(The problem): Without including any pictures, write out the data below exactly.

(Saved entries):
= Beginning of Section =

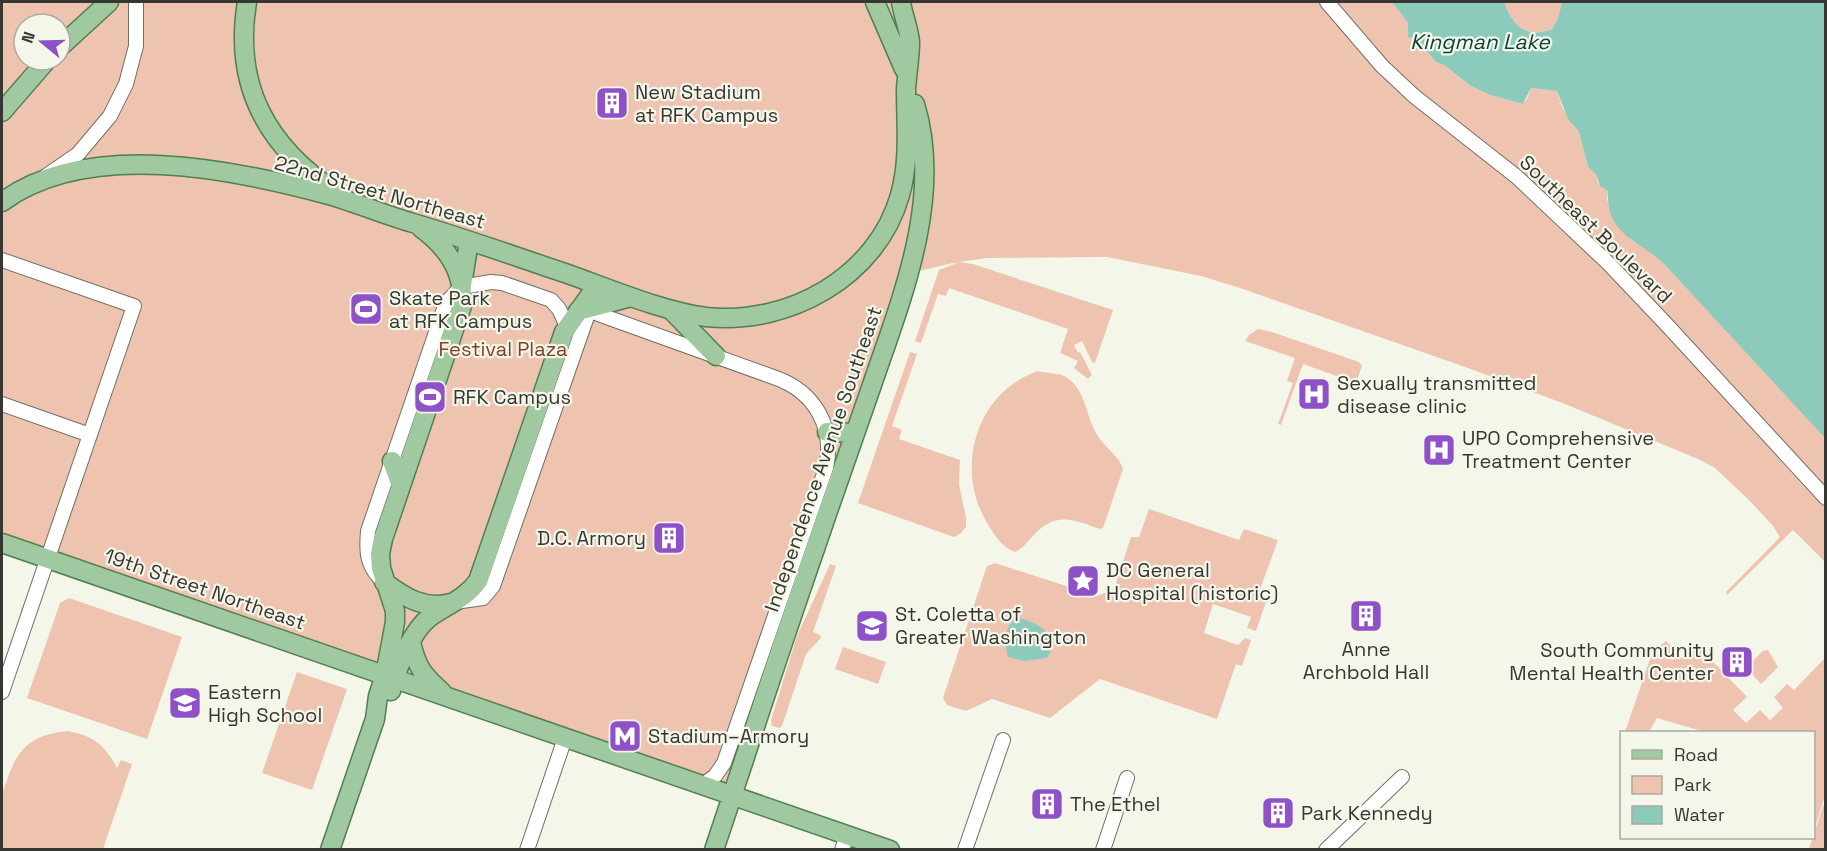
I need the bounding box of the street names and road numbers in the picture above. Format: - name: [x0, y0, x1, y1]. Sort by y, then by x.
- street label: 22nd Street Northeast: [272, 149, 488, 235]
- street label: Southeast Boulevard: [1514, 149, 1678, 309]
- street label: Independence Avenue Southeast: [758, 303, 888, 615]
- street label: 19th Street Northeast: [101, 542, 309, 636]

= End of Section =

(Written response):
I need the bounding box of the street names and road numbers in the picture above. Format: - name: [x0, y0, x1, y1]. Sort by y, then by x.
- street label: 22nd Street Northeast: [272, 149, 488, 235]
- street label: Southeast Boulevard: [1514, 149, 1678, 309]
- street label: Independence Avenue Southeast: [758, 303, 888, 615]
- street label: 19th Street Northeast: [101, 542, 309, 636]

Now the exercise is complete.